Une alimentation complémentaire avant l'opération est-elle préférable à une alimentation normale chez les personnes qui subissent une chirurgie gastro-intestinale ?

Principaux messages

- En raison de l'incertitude des données probantes, nous ne savons pas si les suppléments nutritionnels en plus du régime alimentaire normal sont meilleurs chez les personnes ayant subi une chirurgie gastro-intestinale.

- Certaines données probantes indiquent que les suppléments oraux réduisent les infections chez les personnes ayant perdu du poids ou souffrant de malnutrition.
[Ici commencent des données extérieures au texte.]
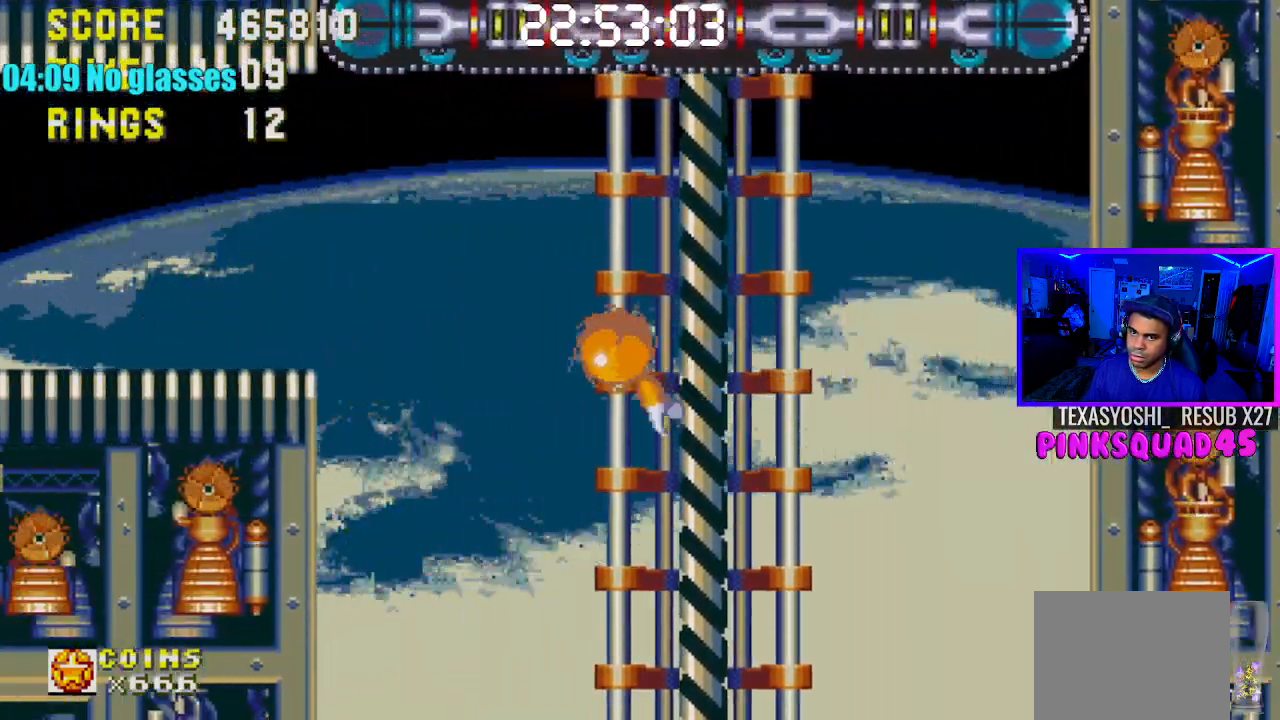
{"buttons": ["DPAD_LEFT"], "left_stick": "center", "right_stick": "center", "events": []}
- Des recherches supplémentaires sont nécessaires dans ce domaine.

Contexte

Les personnes qui vont subir une intervention chirurgicale sur le tube digestif souffrent souvent de malnutrition avant l'opération (c'est-à-dire qu'elles sont mal nourries, peut-être car leur régime alimentaire ne contient pas la bonne quantité de nutriments ou que leur organisme n'absorbe pas bien les nutriments). Cela peut augmenter le risque de décès, d'autres maladies ou problèmes et entraîner des séjours plus longs à l'hôpital. La recherche montre que la malnutrition et la perte de poids sont liées à des infections et à d'autres complications après une chirurgie gastro-intestinale, telles qu'une mauvaise cicatrisation sur le site de l'opération, un mauvais pompage du sang par le cœur, des caillots sanguins ou des hémorragies. Nous avons examiné les effets de l'apport d'une alimentation supplémentaire aux personnes avant une opération.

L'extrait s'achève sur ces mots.